[Items listed in a dataset]

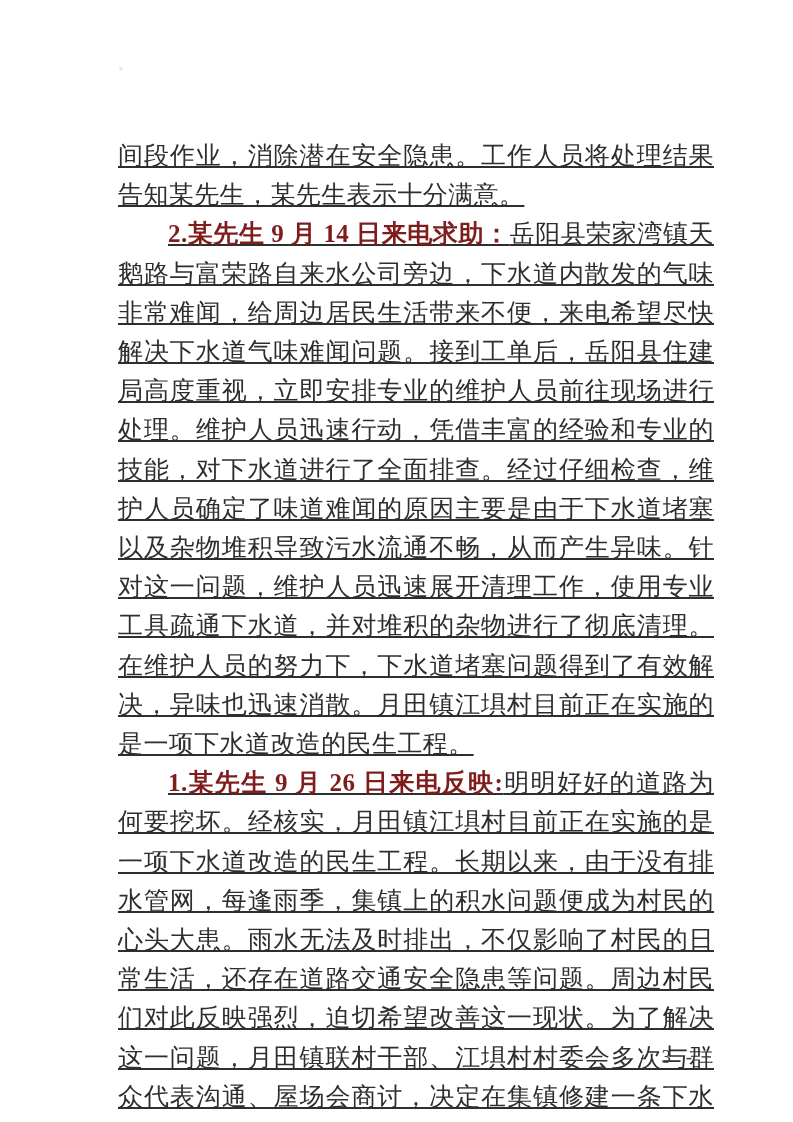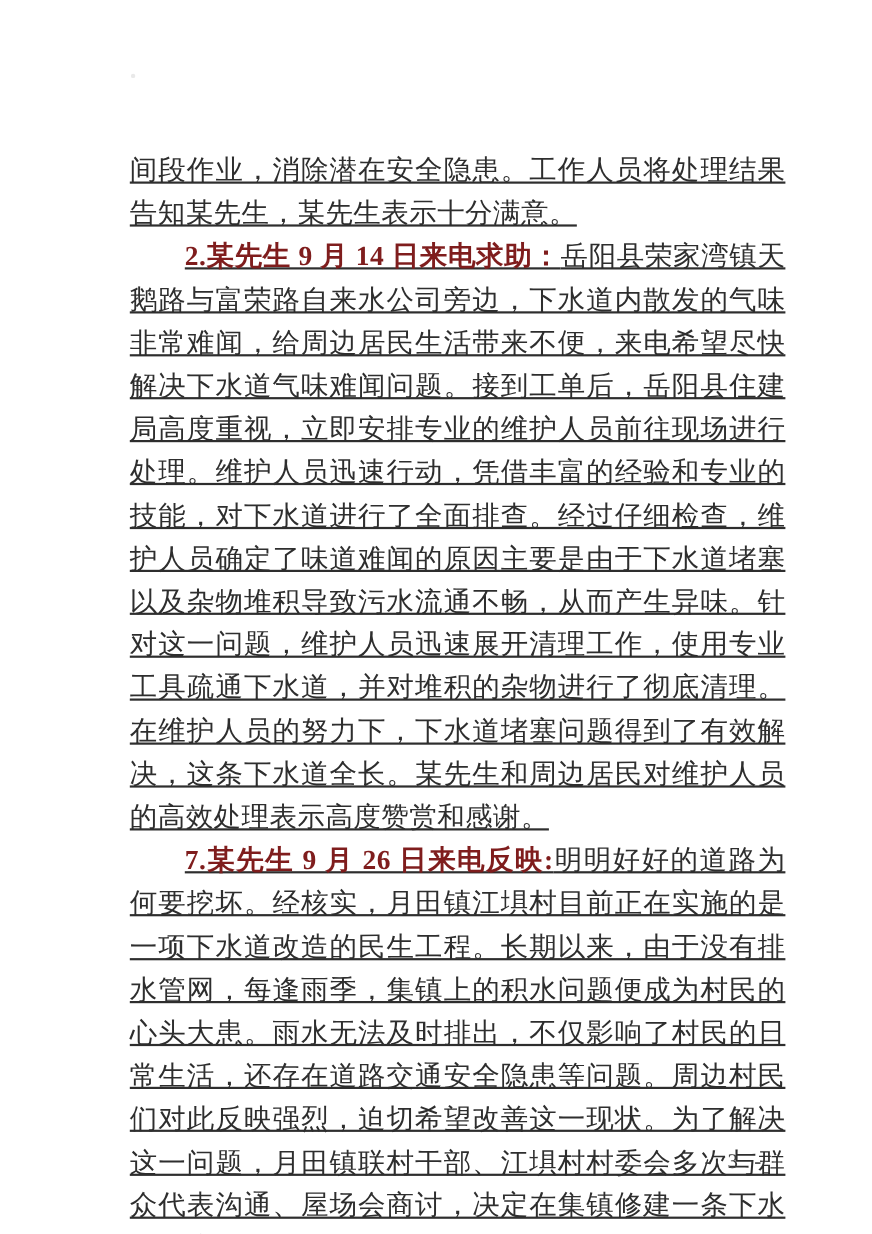--- a/index.html
+++ b/index.html
@@ -69,7 +69,7 @@
 
     <p class="para"><span>间段作业，消除潜在安全隐患。工作人员将处理结果告知某先生，某先生表示十分满意。</span></p>
 
-    <p class="para indent"><span class="para-lead">2.某先生 9 月 14 日来电求助：</span><span>岳阳县荣家湾镇天鹅路与富荣路自来水公司旁边，下水道内散发的气味非常难闻，给周边居民生活带来不便，来电希望尽快解决下水道气味难闻问题。接到工单后，岳阳县住建局高度重视，立即安排专业的维护人员前往现场进行处理。维护人员迅速行动，凭借丰富的经验和专业的技能，对下水道进行了全面排查。经过仔细检查，维护人员确定了味道难闻的原因主要是由于下水道堵塞以及杂物堆积导致污水流通不畅，从而产生异味。针对这一问题，维护人员迅速展开清理工作，使用专业工具疏通下水道，并对堆积的杂物进行了彻底清理。在维护人员的努力下，下水道堵塞问题得到了有效解决，这条下水道全长。某先生和周边居民对维护人员的高效处理表示高度赞赏和感谢。</span></p>
+    <p class="para indent"><span class="para-lead">2.某先生 9 月 14 日来电求助：</span><span>岳阳县荣家湾镇天鹅路与富荣路自来水公司旁边，下水道内散发的气味非常难闻，给周边居民生活带来不便，来电希望尽快解决下水道气味难闻问题。接到工单后，岳阳县住建局高度重视，立即安排专业的维护人员前往现场进行处理。维护人员迅速行动，凭借丰富的经验和专业的技能，对下水道进行了全面排查。经过仔细检查，维护人员确定了味道难闻的原因主要是由于下水道堵塞以及杂物堆积导致污水流通不畅，从而产生异味。针对这一问题，维护人员迅速展开清理工作，使用专业工具疏通下水道，并对堆积的杂物进行了彻底清理。在维护人员的努力下，下水道堵塞问题得到了有效解决，异味也迅速消散。月田镇江埧村目前正在实施的是一项下水道改造的民生工程。</span></p>
 
     <p class="para indent"><span class="para-lead">7.某先生 9 月 26 日来电反映:</span><span>明明好好的道路为何要挖坏。经核实，月田镇江埧村目前正在实施的是一项下水道改造的民生工程。长期以来，由于没有排水管网，每逢雨季，集镇上的积水问题便成为村民的心头大患。雨水无法及时排出，不仅影响了村民的日常生活，还存在道路交通安全隐患等问题。周边村民们对此反映强烈，迫切希望改善这一现状。为了解决这一问题，月田镇联村干部、江埧村村委会多次与群众代表沟通、屋场会商讨，决定在集镇修建一条下水道。这条下水道全长 177 米，建后成不</span></p>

▶ [Task instructions]: Please set the records down again exactly as written. The pictures should not be included.

▶ [Reply]:
--- a/index.html
+++ b/index.html
@@ -69,7 +69,7 @@
 
     <p class="para"><span>间段作业，消除潜在安全隐患。工作人员将处理结果告知某先生，某先生表示十分满意。</span></p>
 
-    <p class="para indent"><span class="para-lead">2.某先生 9 月 14 日来电求助：</span><span>岳阳县荣家湾镇天鹅路与富荣路自来水公司旁边，下水道内散发的气味非常难闻，给周边居民生活带来不便，来电希望尽快解决下水道气味难闻问题。接到工单后，岳阳县住建局高度重视，立即安排专业的维护人员前往现场进行处理。维护人员迅速行动，凭借丰富的经验和专业的技能，对下水道进行了全面排查。经过仔细检查，维护人员确定了味道难闻的原因主要是由于下水道堵塞以及杂物堆积导致污水流通不畅，从而产生异味。针对这一问题，维护人员迅速展开清理工作，使用专业工具疏通下水道，并对堆积的杂物进行了彻底清理。在维护人员的努力下，下水道堵塞问题得到了有效解决，这条下水道全长。某先生和周边居民对维护人员的高效处理表示高度赞赏和感谢。</span></p>
+    <p class="para indent"><span class="para-lead">2.某先生 9 月 14 日来电求助：</span><span>岳阳县荣家湾镇天鹅路与富荣路自来水公司旁边，下水道内散发的气味非常难闻，给周边居民生活带来不便，来电希望尽快解决下水道气味难闻问题。接到工单后，岳阳县住建局高度重视，立即安排专业的维护人员前往现场进行处理。维护人员迅速行动，凭借丰富的经验和专业的技能，对下水道进行了全面排查。经过仔细检查，维护人员确定了味道难闻的原因主要是由于下水道堵塞以及杂物堆积导致污水流通不畅，从而产生异味。针对这一问题，维护人员迅速展开清理工作，使用专业工具疏通下水道，并对堆积的杂物进行了彻底清理。在维护人员的努力下，下水道堵塞问题得到了有效解决，异味也迅速消散。月田镇江埧村目前正在实施的是一项下水道改造的民生工程。</span></p>
 
     <p class="para indent"><span class="para-lead">7.某先生 9 月 26 日来电反映:</span><span>明明好好的道路为何要挖坏。经核实，月田镇江埧村目前正在实施的是一项下水道改造的民生工程。长期以来，由于没有排水管网，每逢雨季，集镇上的积水问题便成为村民的心头大患。雨水无法及时排出，不仅影响了村民的日常生活，还存在道路交通安全隐患等问题。周边村民们对此反映强烈，迫切希望改善这一现状。为了解决这一问题，月田镇联村干部、江埧村村委会多次与群众代表沟通、屋场会商讨，决定在集镇修建一条下水道。这条下水道全长 177 米，建后成不</span></p>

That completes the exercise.